:: Teks Pilihan
Jakarta, Demokratis
Idris Laena Ketua Fraksi Partai Golkar di MPR RI mengatakan, alas hukum atas Pokok-Pokok Haluan Negara (PPHN) melalui Konvensi berbeda dengan Ketetapan MPR RI yang mengatur GBHN di dalam UUD 1945 yang asli dimana MPR RI sebagai lembaga tertinggi negara.
Dan jangan lupa bahwa sesudah amandemen UUD tahun 2002, MPR RI sudah tidak bisa membuat Ketetapan, dan 7 lembaga tinggi negara lainnya punya kedudukan yang setara setelah dihapusnya MPR sebagai lembaga tertinggi negara.
Sebaliknya Mahkamah Konstitusi sebagai wadah baru diberi wewenang uji judicial review Undang-Undang atas Undang-Undang Dasar yang dibentuk untuk menjamin demokrasi dan check and balances atas UU yang dibuat oleh DPR bersama Pemerintah.
::::
:: Informasi yang Diberikan
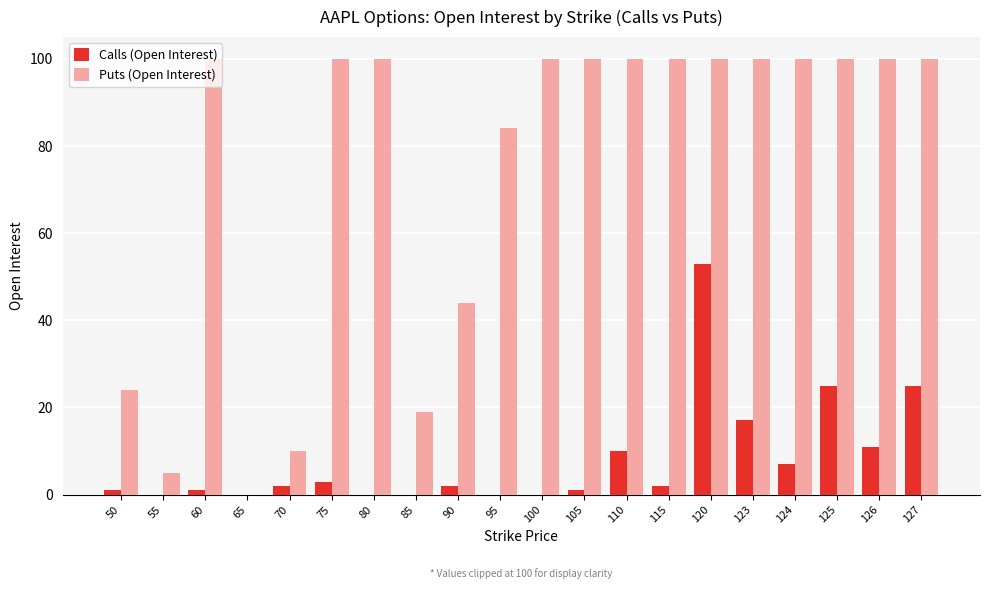

Reading left to right, list all the values displayed in this chart.

Calls (Open Interest): 50=1	55=0	60=1	65=0	70=2	75=3	80=0	85=0	90=2	95=0	100=0	105=1	110=10	115=2	120=53	123=17	124=7	125=25	126=11	127=25
Puts (Open Interest): 50=24	55=5	60=100	65=0	70=10	75=100	80=100	85=19	90=44	95=84	100=100	105=100	110=100	115=100	120=100	123=100	124=100	125=100	126=100	127=100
::::
• _Petunjuk Tugas_: Tulis ulang bagian teks tentang PPHN mulai dari "Dan jangan lupa" sampai dengan "DPR bersama Pemerintah." dan ganti "Pemerintah" dengan "Presiden".

• _Jawaban yang Diharapkan_:
Dan jangan lupa bahwa sesudah amandemen UUD tahun 2002, MPR RI sudah tidak bisa membuat Ketetapan, dan 7 lembaga tinggi negara lainnya punya kedudukan yang setara setelah dihapusnya MPR sebagai lembaga tertinggi negara.
Sebaliknya Mahkamah Konstitusi sebagai wadah baru diberi wewenang uji judicial review Undang-Undang atas Undang-Undang Dasar yang dibentuk untuk menjamin demokrasi dan check and balances atas UU yang dibuat oleh DPR bersama Presiden.